**Material to process**
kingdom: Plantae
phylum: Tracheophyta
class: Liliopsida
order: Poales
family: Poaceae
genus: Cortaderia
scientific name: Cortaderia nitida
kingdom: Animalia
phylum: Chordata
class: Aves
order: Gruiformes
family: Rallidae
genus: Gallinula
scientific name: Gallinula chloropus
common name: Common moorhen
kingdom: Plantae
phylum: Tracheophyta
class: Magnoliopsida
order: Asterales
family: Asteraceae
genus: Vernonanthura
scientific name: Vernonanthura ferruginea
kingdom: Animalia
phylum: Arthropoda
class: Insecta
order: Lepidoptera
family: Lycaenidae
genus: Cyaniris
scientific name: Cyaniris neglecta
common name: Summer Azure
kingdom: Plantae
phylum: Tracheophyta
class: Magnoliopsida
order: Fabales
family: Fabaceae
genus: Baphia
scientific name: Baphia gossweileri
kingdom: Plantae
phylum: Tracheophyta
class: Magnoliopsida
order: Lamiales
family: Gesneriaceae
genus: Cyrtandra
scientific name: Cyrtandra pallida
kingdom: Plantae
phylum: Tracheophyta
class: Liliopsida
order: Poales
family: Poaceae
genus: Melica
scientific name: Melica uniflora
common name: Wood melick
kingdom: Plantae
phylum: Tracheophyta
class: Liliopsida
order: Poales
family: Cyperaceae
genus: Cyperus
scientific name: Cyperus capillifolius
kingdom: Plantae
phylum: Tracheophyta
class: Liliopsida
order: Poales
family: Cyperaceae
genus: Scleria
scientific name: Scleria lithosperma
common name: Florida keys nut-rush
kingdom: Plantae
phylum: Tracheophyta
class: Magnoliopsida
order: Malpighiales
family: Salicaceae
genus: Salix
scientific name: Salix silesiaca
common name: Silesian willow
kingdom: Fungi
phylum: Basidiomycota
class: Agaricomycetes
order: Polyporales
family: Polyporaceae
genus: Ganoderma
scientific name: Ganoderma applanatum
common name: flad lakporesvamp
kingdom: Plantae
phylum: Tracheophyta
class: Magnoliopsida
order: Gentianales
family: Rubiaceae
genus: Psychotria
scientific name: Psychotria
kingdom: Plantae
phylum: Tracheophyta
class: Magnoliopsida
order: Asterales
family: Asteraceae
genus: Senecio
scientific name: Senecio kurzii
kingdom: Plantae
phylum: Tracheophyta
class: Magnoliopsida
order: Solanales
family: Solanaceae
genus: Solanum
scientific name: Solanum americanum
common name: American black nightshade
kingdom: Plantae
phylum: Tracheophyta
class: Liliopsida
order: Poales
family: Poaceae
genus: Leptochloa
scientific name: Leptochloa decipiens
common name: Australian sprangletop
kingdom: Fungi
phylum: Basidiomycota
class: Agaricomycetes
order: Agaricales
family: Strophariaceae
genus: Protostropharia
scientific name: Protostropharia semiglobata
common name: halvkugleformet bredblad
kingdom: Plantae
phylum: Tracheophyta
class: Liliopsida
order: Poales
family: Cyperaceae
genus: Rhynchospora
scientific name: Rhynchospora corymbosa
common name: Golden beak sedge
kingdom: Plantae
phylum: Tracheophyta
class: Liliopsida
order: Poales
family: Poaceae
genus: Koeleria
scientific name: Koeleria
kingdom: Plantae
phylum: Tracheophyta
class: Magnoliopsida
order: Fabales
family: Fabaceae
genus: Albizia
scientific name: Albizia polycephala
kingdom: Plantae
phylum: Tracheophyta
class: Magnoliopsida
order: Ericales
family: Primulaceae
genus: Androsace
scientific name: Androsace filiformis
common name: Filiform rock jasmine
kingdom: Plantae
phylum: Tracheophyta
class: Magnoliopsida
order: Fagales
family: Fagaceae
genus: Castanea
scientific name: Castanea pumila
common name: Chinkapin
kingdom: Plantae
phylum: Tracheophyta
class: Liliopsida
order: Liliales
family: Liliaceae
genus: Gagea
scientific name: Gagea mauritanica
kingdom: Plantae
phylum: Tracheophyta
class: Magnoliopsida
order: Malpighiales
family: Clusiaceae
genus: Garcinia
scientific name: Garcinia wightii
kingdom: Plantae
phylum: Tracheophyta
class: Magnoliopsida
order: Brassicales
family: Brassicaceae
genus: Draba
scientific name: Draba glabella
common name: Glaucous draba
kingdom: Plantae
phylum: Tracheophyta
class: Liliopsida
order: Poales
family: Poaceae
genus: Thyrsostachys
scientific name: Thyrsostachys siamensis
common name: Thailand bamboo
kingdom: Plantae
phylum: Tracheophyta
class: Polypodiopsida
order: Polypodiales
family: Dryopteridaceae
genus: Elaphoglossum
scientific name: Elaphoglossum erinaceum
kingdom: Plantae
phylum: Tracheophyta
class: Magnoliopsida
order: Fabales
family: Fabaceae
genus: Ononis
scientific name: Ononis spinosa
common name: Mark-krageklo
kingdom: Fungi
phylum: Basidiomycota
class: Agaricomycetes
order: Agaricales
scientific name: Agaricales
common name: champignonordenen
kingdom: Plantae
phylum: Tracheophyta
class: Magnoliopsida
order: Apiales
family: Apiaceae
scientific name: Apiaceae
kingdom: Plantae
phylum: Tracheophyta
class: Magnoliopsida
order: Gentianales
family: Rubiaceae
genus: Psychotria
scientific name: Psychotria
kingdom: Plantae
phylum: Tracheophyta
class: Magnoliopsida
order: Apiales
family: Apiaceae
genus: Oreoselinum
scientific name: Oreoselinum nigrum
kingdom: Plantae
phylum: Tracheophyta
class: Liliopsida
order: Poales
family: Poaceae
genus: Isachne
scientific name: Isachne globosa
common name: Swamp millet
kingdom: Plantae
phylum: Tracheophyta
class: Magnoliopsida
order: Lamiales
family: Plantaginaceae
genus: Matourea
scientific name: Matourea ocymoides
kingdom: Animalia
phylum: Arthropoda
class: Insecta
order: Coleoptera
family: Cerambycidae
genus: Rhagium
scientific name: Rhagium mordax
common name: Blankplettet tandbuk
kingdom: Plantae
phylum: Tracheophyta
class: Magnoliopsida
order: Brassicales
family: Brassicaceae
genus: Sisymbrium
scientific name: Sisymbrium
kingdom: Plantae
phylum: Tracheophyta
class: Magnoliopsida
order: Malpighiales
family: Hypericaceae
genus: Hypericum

**Given request**
Lay out every line of the entries above as a Markdown table with two columns, Row and Line. Number the rows in order and omit any blank lines.

**Written answer**
| Row | Line |
|---|---|
| 1 | kingdom: Plantae |
| 2 | phylum: Tracheophyta |
| 3 | class: Liliopsida |
| 4 | order: Poales |
| 5 | family: Poaceae |
| 6 | genus: Cortaderia |
| 7 | scientific name: Cortaderia nitida |
| 8 | kingdom: Animalia |
| 9 | phylum: Chordata |
| 10 | class: Aves |
| 11 | order: Gruiformes |
| 12 | family: Rallidae |
| 13 | genus: Gallinula |
| 14 | scientific name: Gallinula chloropus |
| 15 | common name: Common moorhen |
| 16 | kingdom: Plantae |
| 17 | phylum: Tracheophyta |
| 18 | class: Magnoliopsida |
| 19 | order: Asterales |
| 20 | family: Asteraceae |
| 21 | genus: Vernonanthura |
| 22 | scientific name: Vernonanthura ferruginea |
| 23 | kingdom: Animalia |
| 24 | phylum: Arthropoda |
| 25 | class: Insecta |
| 26 | order: Lepidoptera |
| 27 | family: Lycaenidae |
| 28 | genus: Cyaniris |
| 29 | scientific name: Cyaniris neglecta |
| 30 | common name: Summer Azure |
| 31 | kingdom: Plantae |
| 32 | phylum: Tracheophyta |
| 33 | class: Magnoliopsida |
| 34 | order: Fabales |
| 35 | family: Fabaceae |
| 36 | genus: Baphia |
| 37 | scientific name: Baphia gossweileri |
| 38 | kingdom: Plantae |
| 39 | phylum: Tracheophyta |
| 40 | class: Magnoliopsida |
| 41 | order: Lamiales |
| 42 | family: Gesneriaceae |
| 43 | genus: Cyrtandra |
| 44 | scientific name: Cyrtandra pallida |
| 45 | kingdom: Plantae |
| 46 | phylum: Tracheophyta |
| 47 | class: Liliopsida |
| 48 | order: Poales |
| 49 | family: Poaceae |
| 50 | genus: Melica |
| 51 | scientific name: Melica uniflora |
| 52 | common name: Wood melick |
| 53 | kingdom: Plantae |
| 54 | phylum: Tracheophyta |
| 55 | class: Liliopsida |
| 56 | order: Poales |
| 57 | family: Cyperaceae |
| 58 | genus: Cyperus |
| 59 | scientific name: Cyperus capillifolius |
| 60 | kingdom: Plantae |
| 61 | phylum: Tracheophyta |
| 62 | class: Liliopsida |
| 63 | order: Poales |
| 64 | family: Cyperaceae |
| 65 | genus: Scleria |
| 66 | scientific name: Scleria lithosperma |
| 67 | common name: Florida keys nut-rush |
| 68 | kingdom: Plantae |
| 69 | phylum: Tracheophyta |
| 70 | class: Magnoliopsida |
| 71 | order: Malpighiales |
| 72 | family: Salicaceae |
| 73 | genus: Salix |
| 74 | scientific name: Salix silesiaca |
| 75 | common name: Silesian willow |
| 76 | kingdom: Fungi |
| 77 | phylum: Basidiomycota |
| 78 | class: Agaricomycetes |
| 79 | order: Polyporales |
| 80 | family: Polyporaceae |
| 81 | genus: Ganoderma |
| 82 | scientific name: Ganoderma applanatum |
| 83 | common name: flad lakporesvamp |
| 84 | kingdom: Plantae |
| 85 | phylum: Tracheophyta |
| 86 | class: Magnoliopsida |
| 87 | order: Gentianales |
| 88 | family: Rubiaceae |
| 89 | genus: Psychotria |
| 90 | scientific name: Psychotria |
| 91 | kingdom: Plantae |
| 92 | phylum: Tracheophyta |
| 93 | class: Magnoliopsida |
| 94 | order: Asterales |
| 95 | family: Asteraceae |
| 96 | genus: Senecio |
| 97 | scientific name: Senecio kurzii |
| 98 | kingdom: Plantae |
| 99 | phylum: Tracheophyta |
| 100 | class: Magnoliopsida |
| 101 | order: Solanales |
| 102 | family: Solanaceae |
| 103 | genus: Solanum |
| 104 | scientific name: Solanum americanum |
| 105 | common name: American black nightshade |
| 106 | kingdom: Plantae |
| 107 | phylum: Tracheophyta |
| 108 | class: Liliopsida |
| 109 | order: Poales |
| 110 | family: Poaceae |
| 111 | genus: Leptochloa |
| 112 | scientific name: Leptochloa decipiens |
| 113 | common name: Australian sprangletop |
| 114 | kingdom: Fungi |
| 115 | phylum: Basidiomycota |
| 116 | class: Agaricomycetes |
| 117 | order: Agaricales |
| 118 | family: Strophariaceae |
| 119 | genus: Protostropharia |
| 120 | scientific name: Protostropharia semiglobata |
| 121 | common name: halvkugleformet bredblad |
| 122 | kingdom: Plantae |
| 123 | phylum: Tracheophyta |
| 124 | class: Liliopsida |
| 125 | order: Poales |
| 126 | family: Cyperaceae |
| 127 | genus: Rhynchospora |
| 128 | scientific name: Rhynchospora corymbosa |
| 129 | common name: Golden beak sedge |
| 130 | kingdom: Plantae |
| 131 | phylum: Tracheophyta |
| 132 | class: Liliopsida |
| 133 | order: Poales |
| 134 | family: Poaceae |
| 135 | genus: Koeleria |
| 136 | scientific name: Koeleria |
| 137 | kingdom: Plantae |
| 138 | phylum: Tracheophyta |
| 139 | class: Magnoliopsida |
| 140 | order: Fabales |
| 141 | family: Fabaceae |
| 142 | genus: Albizia |
| 143 | scientific name: Albizia polycephala |
| 144 | kingdom: Plantae |
| 145 | phylum: Tracheophyta |
| 146 | class: Magnoliopsida |
| 147 | order: Ericales |
| 148 | family: Primulaceae |
| 149 | genus: Androsace |
| 150 | scientific name: Androsace filiformis |
| 151 | common name: Filiform rock jasmine |
| 152 | kingdom: Plantae |
| 153 | phylum: Tracheophyta |
| 154 | class: Magnoliopsida |
| 155 | order: Fagales |
| 156 | family: Fagaceae |
| 157 | genus: Castanea |
| 158 | scientific name: Castanea pumila |
| 159 | common name: Chinkapin |
| 160 | kingdom: Plantae |
| 161 | phylum: Tracheophyta |
| 162 | class: Liliopsida |
| 163 | order: Liliales |
| 164 | family: Liliaceae |
| 165 | genus: Gagea |
| 166 | scientific name: Gagea mauritanica |
| 167 | kingdom: Plantae |
| 168 | phylum: Tracheophyta |
| 169 | class: Magnoliopsida |
| 170 | order: Malpighiales |
| 171 | family: Clusiaceae |
| 172 | genus: Garcinia |
| 173 | scientific name: Garcinia wightii |
| 174 | kingdom: Plantae |
| 175 | phylum: Tracheophyta |
| 176 | class: Magnoliopsida |
| 177 | order: Brassicales |
| 178 | family: Brassicaceae |
| 179 | genus: Draba |
| 180 | scientific name: Draba glabella |
| 181 | common name: Glaucous draba |
| 182 | kingdom: Plantae |
| 183 | phylum: Tracheophyta |
| 184 | class: Liliopsida |
| 185 | order: Poales |
| 186 | family: Poaceae |
| 187 | genus: Thyrsostachys |
| 188 | scientific name: Thyrsostachys siamensis |
| 189 | common name: Thailand bamboo |
| 190 | kingdom: Plantae |
| 191 | phylum: Tracheophyta |
| 192 | class: Polypodiopsida |
| 193 | order: Polypodiales |
| 194 | family: Dryopteridaceae |
| 195 | genus: Elaphoglossum |
| 196 | scientific name: Elaphoglossum erinaceum |
| 197 | kingdom: Plantae |
| 198 | phylum: Tracheophyta |
| 199 | class: Magnoliopsida |
| 200 | order: Fabales |
| 201 | family: Fabaceae |
| 202 | genus: Ononis |
| 203 | scientific name: Ononis spinosa |
| 204 | common name: Mark-krageklo |
| 205 | kingdom: Fungi |
| 206 | phylum: Basidiomycota |
| 207 | class: Agaricomycetes |
| 208 | order: Agaricales |
| 209 | scientific name: Agaricales |
| 210 | common name: champignonordenen |
| 211 | kingdom: Plantae |
| 212 | phylum: Tracheophyta |
| 213 | class: Magnoliopsida |
| 214 | order: Apiales |
| 215 | family: Apiaceae |
| 216 | scientific name: Apiaceae |
| 217 | kingdom: Plantae |
| 218 | phylum: Tracheophyta |
| 219 | class: Magnoliopsida |
| 220 | order: Gentianales |
| 221 | family: Rubiaceae |
| 222 | genus: Psychotria |
| 223 | scientific name: Psychotria |
| 224 | kingdom: Plantae |
| 225 | phylum: Tracheophyta |
| 226 | class: Magnoliopsida |
| 227 | order: Apiales |
| 228 | family: Apiaceae |
| 229 | genus: Oreoselinum |
| 230 | scientific name: Oreoselinum nigrum |
| 231 | kingdom: Plantae |
| 232 | phylum: Tracheophyta |
| 233 | class: Liliopsida |
| 234 | order: Poales |
| 235 | family: Poaceae |
| 236 | genus: Isachne |
| 237 | scientific name: Isachne globosa |
| 238 | common name: Swamp millet |
| 239 | kingdom: Plantae |
| 240 | phylum: Tracheophyta |
| 241 | class: Magnoliopsida |
| 242 | order: Lamiales |
| 243 | family: Plantaginaceae |
| 244 | genus: Matourea |
| 245 | scientific name: Matourea ocymoides |
| 246 | kingdom: Animalia |
| 247 | phylum: Arthropoda |
| 248 | class: Insecta |
| 249 | order: Coleoptera |
| 250 | family: Cerambycidae |
| 251 | genus: Rhagium |
| 252 | scientific name: Rhagium mordax |
| 253 | common name: Blankplettet tandbuk |
| 254 | kingdom: Plantae |
| 255 | phylum: Tracheophyta |
| 256 | class: Magnoliopsida |
| 257 | order: Brassicales |
| 258 | family: Brassicaceae |
| 259 | genus: Sisymbrium |
| 260 | scientific name: Sisymbrium |
| 261 | kingdom: Plantae |
| 262 | phylum: Tracheophyta |
| 263 | class: Magnoliopsida |
| 264 | order: Malpighiales |
| 265 | family: Hypericaceae |
| 266 | genus: Hypericum |